### Reading passage
Not to worry, folks, it's only his co-star George Segal, here playing Dortmunder's brother-in-law and after getting punched out for harrassing him unintentionally, welcomes him home with a surefire scheme for making a lot of cash in a short amount of time. Or that's the idea, but the pleasure of The Hot Rock is that nothing goes easily, and if you're turning away from the straight and narrow then you should expect no end of hassle rather than a simple method of making your ill-gotten fortune. This was based on expert crime writer Donald Westlake's novel, and unlike his grittier works was intended as a comedy.

Just as well, then, that screenwriter William Goldman mined exactly the right amount of humour from the situations that Dortmunder finds himself in the middle of. It's his own fault really, and he's suffering for it as his doctor tells him that he has gastritis and is well on his way to a stomach ulcer, so the whole adventure that he now is headed on is both a test of his mettle, and his health for that matter, and a way out of his dour mood. Redford, in one of his most underrated performances, is superb as the unsmiling thief, and makes a great double act with the more easygoing but not as efficient Segal, who is equally well cast and equally able to divine the tension as well as the laughs out of the material.

### Challenge 1
Return every line of the records that contains the string "kern", treating uppercase and lowercase as different.
The records below are unrelated to the film review above.

### Provided records
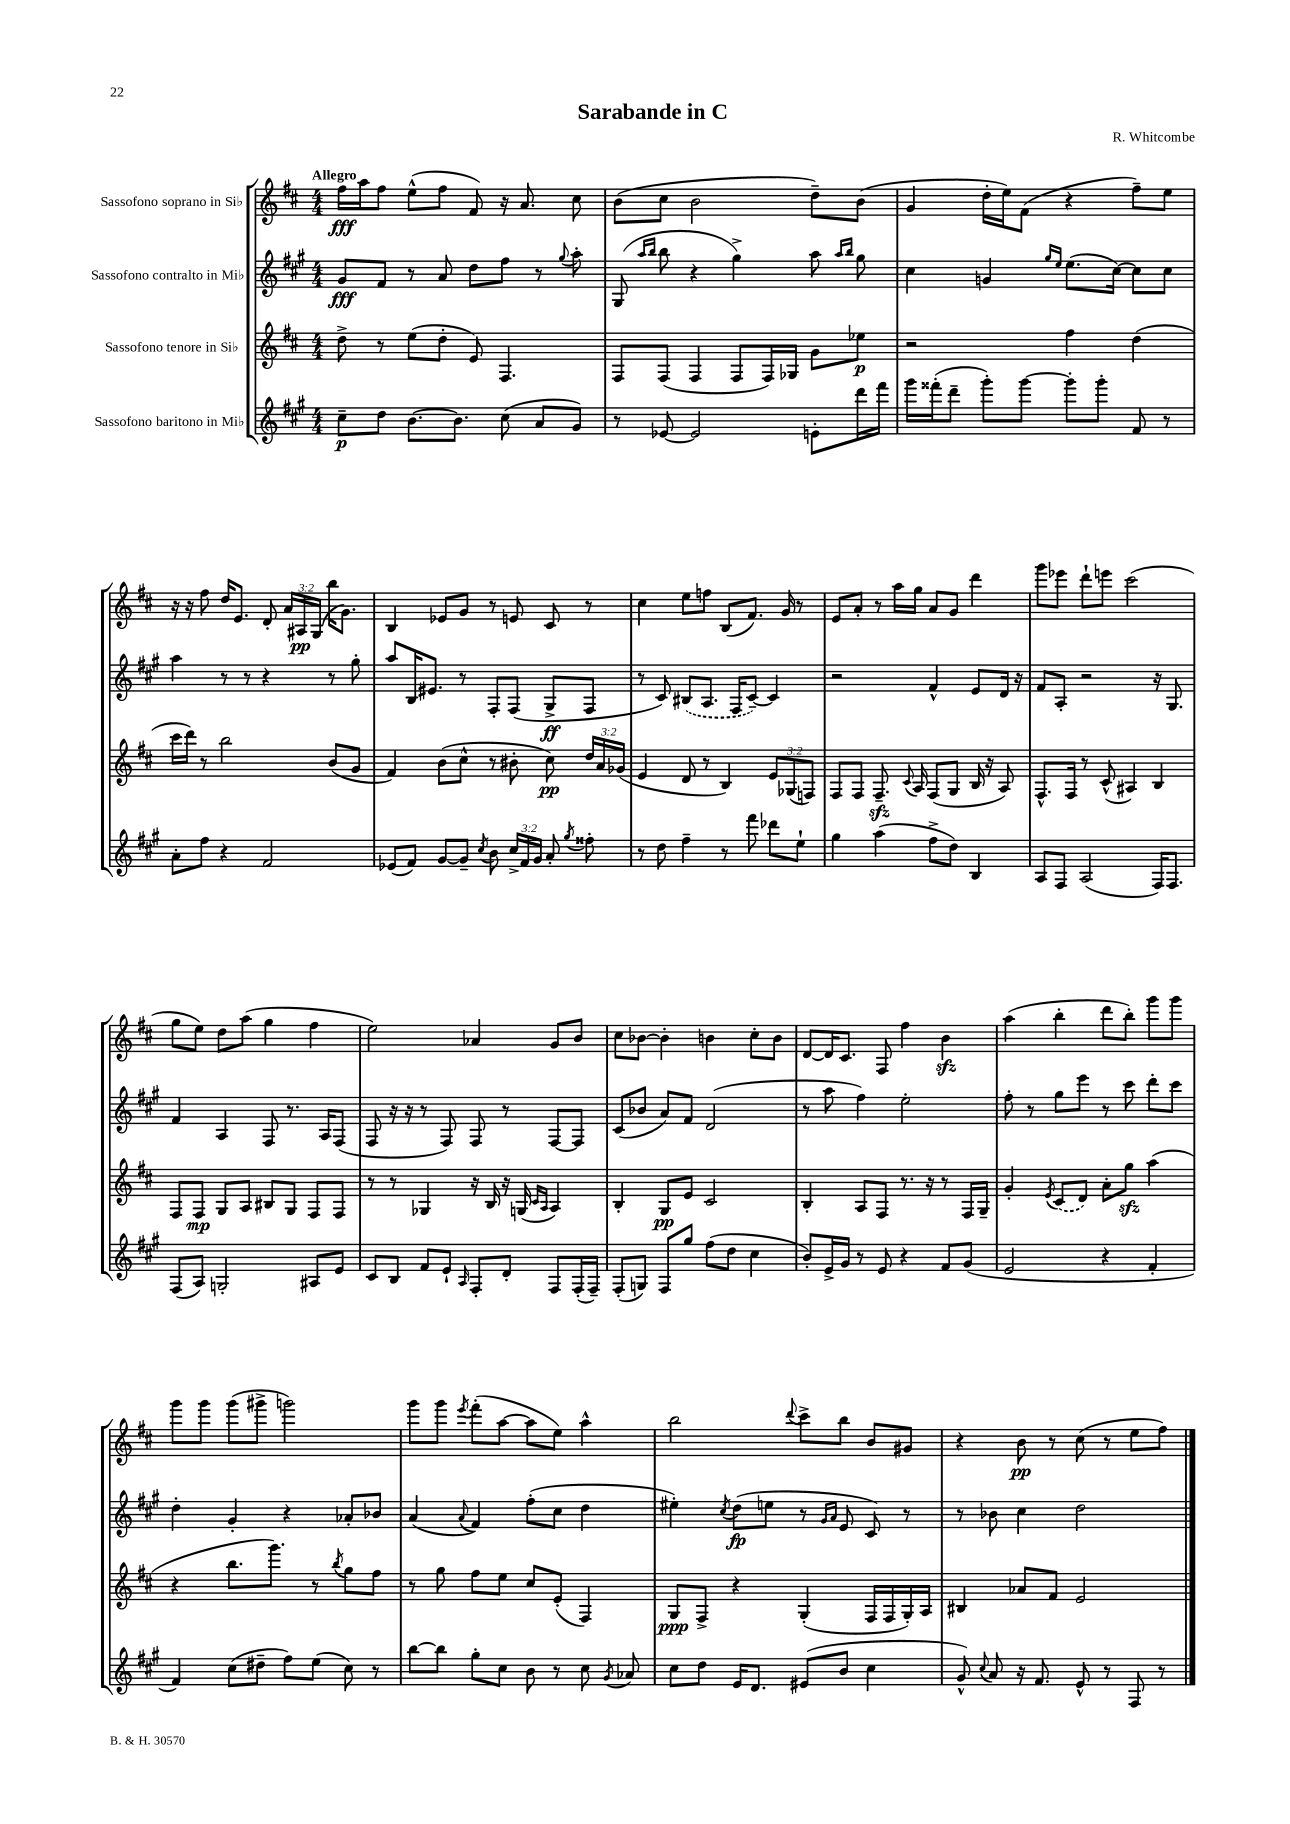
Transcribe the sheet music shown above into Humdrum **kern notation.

**kern	**kern	**kern	**kern
*staff4	*staff3	*staff2	*staff1
*clefG2	*clefG2	*clefG2	*clefG2
*k[f#c#g#]	*k[f#c#]	*k[f#c#g#]	*k[f#c#]
*M4/4	*M4/4	*M4/4	*M4/4
8cc#~\L	8dd^\	8g#/L	16ff#\LL
.	.	.	16aa\J
8dd\J	8r	8f#/J	8ff#\J
[8.b\L	(8ee\L	8r	(8ee^^\L
.	8dd'\J	8a/	8ff#\J
8.b\]J	.	.	.
.	8e/)	8dd\L	8f#/)
(8cc#\	4.F#/	8ff#\J	16r
.	.	.	8.a/
8a/L	.	8r	.
.	.	8qqgg#/	.
8g#/J)	.	8aa'\	8cc#\
=	=	=	=
8r	8F#/L	(8G#/	(8b\L
.	.	16qqaa/LL	.
.	.	16qqbb/JJ	.
[8e-/	(8F#/J	8bb\	8cc#\J
2e-/]	4F#/	4r	2b\
.	8F#/L	4gg#^\)	.
.	16F#/L)	.	.
.	16G-/JJ	.	.
8e'\L	8g\L	8aa\	8dd~\L)
.	.	16qqaa/LL	.
.	.	16qqbb/JJ	.
16ddd\L	8ee-\J	8gg#\	(8b\J
16fff#\JJ	.	.	.
=	=	=	=
16ggg#\LL	2r	4cc#\	4g/
(16fff##'\J	.	.	.
8ddd~\J	.	.	.
8ggg#'\L)	.	4g/	16dd'\LL
.	.	.	16ee\J)
[8ggg#\J	.	.	(8f#\J
.	.	16qqgg#/LL	.
.	.	16qqee/JJ	.
8ggg#'\]L	4ff#\	(8.ee\L	4r
8ggg#'\J	.	.	.
.	.	[16cc#\Jk)	.
8f#/	(4dd\	8cc#\]L	8ff#~\L)
8r	.	8cc#\J	8ee\J
=	=	=	=
8a'\L	16ccc#\LL	4aa\	16r
.	16ddd\JJ)	.	16r
8ff#\J	8r	.	8ff#\
4r	2bb\	8r	16dd/LK
.	.	.	8.e/J
.	.	8r	.
2f#/	.	4r	8d'/
.	.	.	24a/LL
.	.	.	24A#/
.	.	.	(24G/JJ
.	(8b/L	8r	16bb\LK
.	.	.	8.g\J)
.	8g/J	8gg#'\	.
=	=	=	=
(8e-/L	4f#/)	8aa/L	4B/
8f#/J)	.	16B/K	.
.	.	8.e#/J	.
[8g#/L	(8b\L	.	8e-/L
8g#~/]J	8cc#^^\J	8r	8g/J
8qcc#/	.	.	.
8b\	8r	8F#'/L	8r
24cc#^/LL	8b#'\	(8F#/J	8e/
24f#/	.	.	.
24g#/JJ	.	.	.
8a'/	8cc#\)	8G#^/L	8c#/
8qgg#/	.	.	.
8ff##'\	24dd/LL	8F#/J	8r
.	24a/	.	.
.	(24g-/JJ	.	.
=	=	=	=
8r	4e/	8r	4cc#\
8dd\	.	8c#/)	.
4ff#~\	8d/	(8B#/L	8ee\L
.	8r	8.A/J	8ff\J
8r	4B/)	.	(8B/L
.	.	16F#/LK	.
8fff#\	.	[8c#~/J)	8.f#/J)
8ddd-\L	12e/L	4c#/]	.
.	.	.	16g/
.	(12G-/	.	.
8ee`\J	.	.	8r
.	12F/J)	.	.
=	=	=	=
4gg#\	8F#/L	2r	8e/L
.	8F#/J	.	8a'/J
(4aa\	8.F#~/	.	8r
.	.	.	16aa\LL
.	8qqc#/	.	.
.	16A/	.	16gg\JJ
8ff#^\L	(8F#/L	4f#^^/	8a/L
8dd\J)	8G/J	.	8g/J
4B/	16B/	8e/L	4ddd\
.	16r	.	.
.	8A/)	16d/Jk	.
.	.	16r	.
=	=	=	=
8A/L	8.F#^^/L	8f#/L	8ggg\L
8F#/J	.	8A'/J	8eee-\J
.	16F#/Jk	.	.
(2A/	8r	2r	8ddd`\L
.	(8c#^^/	.	8eee\J
.	4A#/)	.	(2ccc#\
16F#/LK)	4B/	16r	.
8.F#/J	.	8.G#/	.
=	=	=	=
(8F#/L	8F#/L	4f#/	8gg\L
8A/J)	8F#/J	.	8ee\J)
2G'/	8G/L	4A/	8dd\L
.	8A/J	.	(8aa\J
.	8B#/L	8F#/	4gg\
.	8G/J	8.r	.
8A#/L	8F#/L	.	4ff#\
.	.	16A/LK	.
8e/J	8F#/J	(8F#/J	.
=	=	=	=
8c#/L	8r	8F#/	2ee\)
8B/J	8r	16r	.
.	.	16r	.
8f#/L	4G-/	8r	.
8e`/J	.	8F#/)	.
16qqA/	.	.	.
8F#'/L	16r	8F#/	4a-/
.	16B/	.	.
8d'/J	16r	8r	.
.	(16G/	.	.
.	16qqc#/LL	.	.
.	16qqA/JJ	.	.
8F#/L	4A/)	[8F#/L	8g/L
(16F#'/L	.	8F#/]J	8b/J
16F#~/JJ)	.	.	.
=	=	=	=
(8F#'/L	4B'/	(8c#/L	8cc#\L
8G/J)	.	8b-/J	[8b-\J
8F#/L	8G/L	8a/L)	4b-'\]
8gg#/J	8e/J	8f#/J	.
(8ff#\L	2c#/	(2d/	4b\
8dd\J	.	.	.
4cc#\	.	.	8cc#'\L
.	.	.	8b\J
=	=	=	=
8b'/L)	4B'/	8r	[8d/L
16e^/L	.	8aa\	16d/]K
16g#/JJ	.	.	8.c#/J
8r	8A/L	4ff#\)	.
8e/	8F#/J	.	8F#/
4r	8.r	2ee'\	4ff#\
.	16r	.	.
8f#/L	8r	.	4b\
(8g#/J	16F#/LL	.	.
.	16G~/JJ	.	.
=	=	=	=
2e/	4g'/	8ff#'\	(4aa\
.	.	8r	.
.	8qe/	.	.
.	(8c#/L	8gg#\L	4bb'\
.	8d/J)	8eee\J	.
4r	8a'\L	8r	8ddd\L
.	8gg\J	8ccc#\	8bb'\J)
4f#'/	(4aa\	8ddd'\L	8ggg\L
.	.	8ccc#\J	8ggg\J
=	=	=	=
4f#/)	4r	4dd'\	8ggg\L
.	.	.	8ggg\J
(8cc#\L	8.bb\L	4g#'/	(8ggg\L
8dd#~\J	.	.	8ggg#^\J
.	8.ggg\J)	.	.
8ff#\L)	.	4r	2ggg\)
(8ee\J	8r	.	.
.	8qbb/	.	.
8cc#\)	8gg\L	8a-'/L	.
8r	8ff#\J	8b-/J	.
=	=	=	=
[8bb\L	8r	(4a/	8ggg\L
8bb\]J	8gg\	.	8ggg\J
.	.	8qqa/	8qeee/
8gg#'\L	8ff#\L	4f#/)	(8fff#'\L
8cc#\J	8ee\J	.	[8aa\J
8b\	8cc#/L	(8ff#'\L	8aa\]L
8r	(8e'/J	8cc#\J	8ee\J)
8cc#\	4F#/)	4dd\	4aa^^\
8qg#/	.	.	.
8a-/	.	.	.
=	=	=	=
8cc#\L	8G/L	4ee#'\)	2bb\
8dd\J	8F#^/J	.	.
.	.	8qcc#/	.
16e/LK	4r	(8dd\L	.
8.d/J	.	.	.
.	.	8ee\J	.
.	.	.	8qqddd/
(8e#/L	(4G'/	8r	8ccc#^\L
.	.	16qqg#/LL	.
.	.	16qqa/JJ	.
8b/J	.	8e/	8bb\J
4cc#\	16F#/LL	8c#/)	8b/L
.	16F#/	.	.
.	16G'/)	8r	8g#/J
.	16A/JJ	.	.
=	=	=	=
8g#^^/)	4B#/	8r	4r
8qqcc#/	.	.	.
8a/	.	8b-\	.
16r	8a-/L	4cc#\	8b\
8.f#/	.	.	.
.	8f#/J	.	8r
8e^^/	2e/	2dd\	(8cc#\
8r	.	.	8r
8F#/	.	.	8ee\L
8r	.	.	8ff#\J)
==	==	==	==
*-	*-	*-	*-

### Challenge 2
Answer these questions from the film review:
(a) Whose novel was the film based on?
(b) What does Dortmunder's doctor tell him he has?
(c) Which screenwriter is credited with the humor drawn from Dortmunder's situations?

### Correct answer 1
Transcribe the sheet music shown above into Humdrum **kern notation.
**kern	**kern	**kern	**kern

### Correct answer 2
(a) Donald Westlake's
(b) Gastritis
(c) William Goldman